Aggregated Feature Video Retrieval for MPEG-7 via Clustering

MPEG-7 is a generic standard used to encode information about multimedia content and often, different MPEG-7 Descriptor Schemas are instantiated for different representations of a shot such as text annotations and visual features. Our work focuses on two main areas, the first is devising a method for combining text annotations and visual features into one single MPEG-7 description and the second is defining how best to carry out text and non-text queries for retrieval via a combined description.
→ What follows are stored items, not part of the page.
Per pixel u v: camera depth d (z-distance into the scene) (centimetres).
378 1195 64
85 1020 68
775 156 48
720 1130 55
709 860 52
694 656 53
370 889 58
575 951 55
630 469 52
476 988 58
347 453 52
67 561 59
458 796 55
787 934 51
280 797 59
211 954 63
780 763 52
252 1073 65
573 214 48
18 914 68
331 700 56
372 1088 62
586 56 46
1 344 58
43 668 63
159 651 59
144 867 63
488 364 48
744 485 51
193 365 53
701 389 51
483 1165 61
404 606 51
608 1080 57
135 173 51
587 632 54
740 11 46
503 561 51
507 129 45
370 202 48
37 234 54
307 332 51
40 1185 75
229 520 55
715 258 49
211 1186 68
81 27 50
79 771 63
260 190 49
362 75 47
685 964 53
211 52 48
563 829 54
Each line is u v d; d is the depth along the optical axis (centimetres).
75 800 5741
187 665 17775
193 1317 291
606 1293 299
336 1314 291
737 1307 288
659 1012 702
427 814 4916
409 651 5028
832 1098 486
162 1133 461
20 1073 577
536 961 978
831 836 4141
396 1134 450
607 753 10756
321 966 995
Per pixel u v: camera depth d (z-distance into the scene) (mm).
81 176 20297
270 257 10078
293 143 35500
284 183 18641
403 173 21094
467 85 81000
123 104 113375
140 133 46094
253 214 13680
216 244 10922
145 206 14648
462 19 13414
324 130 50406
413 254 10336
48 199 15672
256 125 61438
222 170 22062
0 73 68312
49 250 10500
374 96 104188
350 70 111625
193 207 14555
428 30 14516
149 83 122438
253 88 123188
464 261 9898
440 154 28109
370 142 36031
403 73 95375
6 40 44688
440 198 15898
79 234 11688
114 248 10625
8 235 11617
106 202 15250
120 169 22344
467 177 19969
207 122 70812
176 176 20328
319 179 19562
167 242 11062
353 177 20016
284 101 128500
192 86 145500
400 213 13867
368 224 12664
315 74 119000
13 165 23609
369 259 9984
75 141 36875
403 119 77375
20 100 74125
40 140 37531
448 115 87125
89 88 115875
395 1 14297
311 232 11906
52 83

The dialogue (i.e. ASR transcripts or closed-caption) in videos tells us what has been said but very often not what we can see on the screen. A video retrieval system is encouraged to integrate primitive visual features to find "difficult" relevant shots that can not be found in the dialogue text.

Figure 4.4

We align the video retrieval process to a text retrieval process based on the TF*IDF vector space model via clustering of low-level visual features (i.e. RGB colour space, colour histogram and edge component histogram). Our assumption is that shots within the same cluster are not only similar visually but also semantically, to certain extent. Our method maps the visual features of each shot onto a term weight vector via clustering. This vector is then combined with the original text features of the shot (i.e. ASR transcripts) to produce the final searchable index.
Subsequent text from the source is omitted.